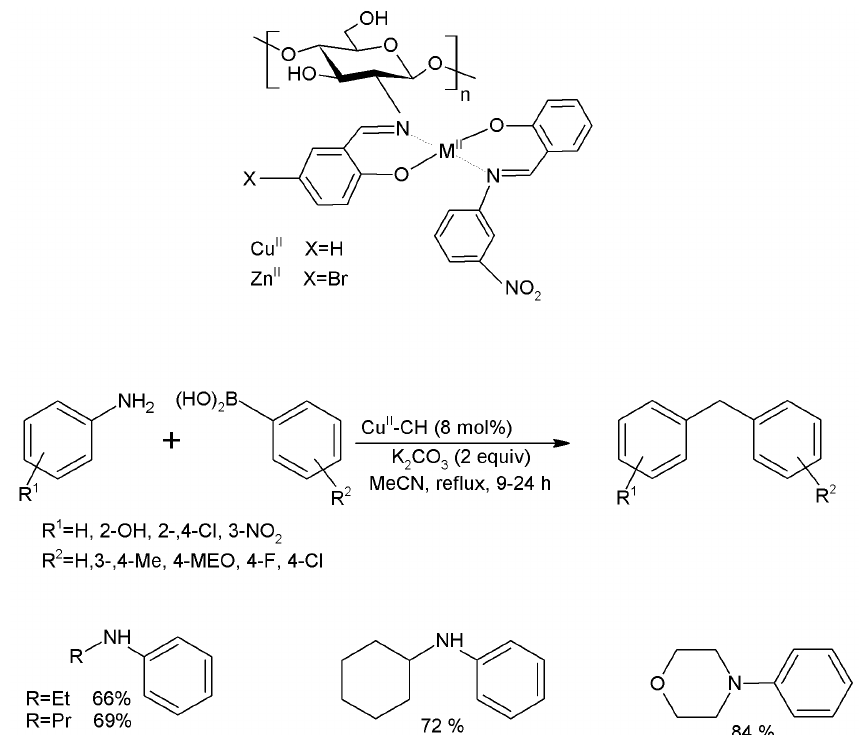
Figure 21. C-N coupling of amines with phenylboronic acids using chitosan-based catalysts loaded with Cu 2 + .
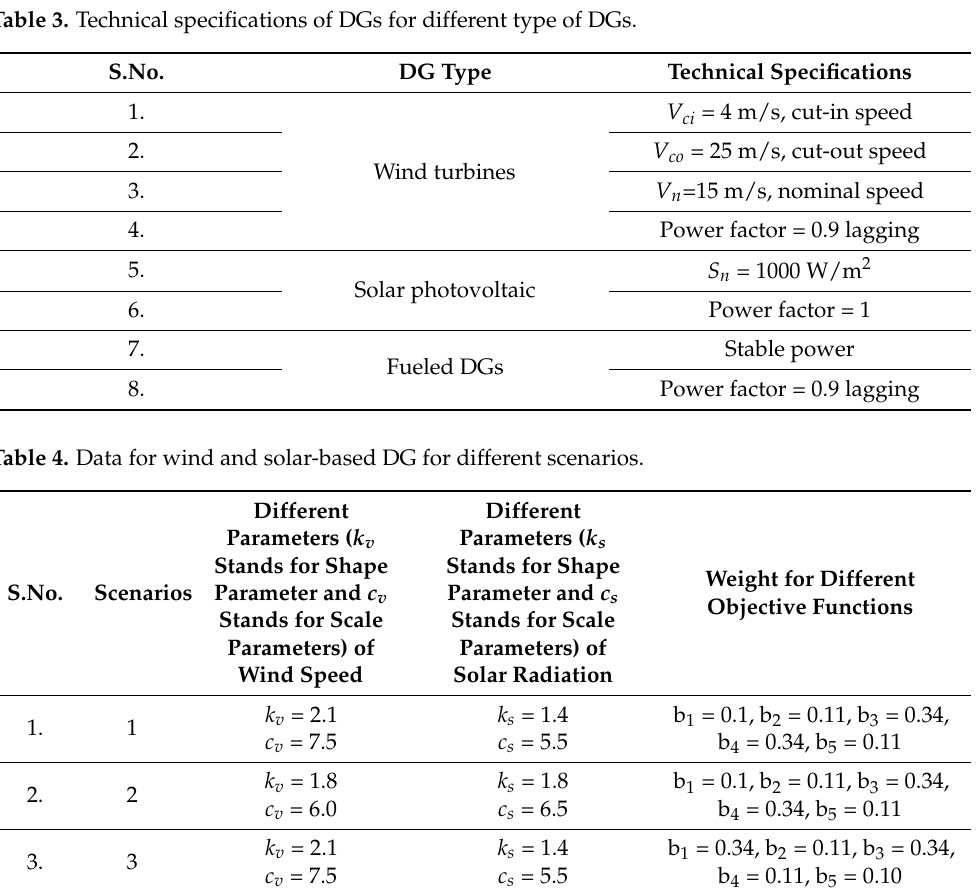
Table 3. Technical specifications of DGs for different type of DGs. S.No.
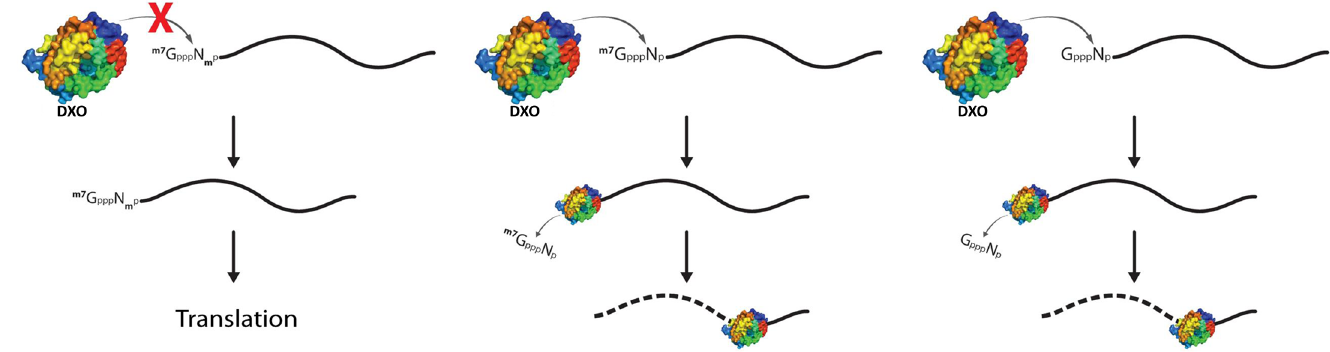
S1 Fig. Decapping assay with DXO mutants. Three mutant DXO proteins were generated and tested in a decapping assay using GpppG-RNA as substrate. Wild-type DXO as well as the R145A-Q146A-E147A and R177A-M185A mutants readily cleave this cap structure.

* **Task objective**: Working from the lines above, reproduce the material exactly and exclude its pictures.

* **Reply**:
Figure 21. C-N coupling of amines with phenylboronic acids using chitosan-based catalysts loaded with Cu 2 + .
Table 3. Technical specifications of DGs for different type of DGs. S.No.
S1 Fig. Decapping assay with DXO mutants. Three mutant DXO proteins were generated and tested in a decapping assay using GpppG-RNA as substrate. Wild-type DXO as well as the R145A-Q146A-E147A and R177A-M185A mutants readily cleave this cap structure.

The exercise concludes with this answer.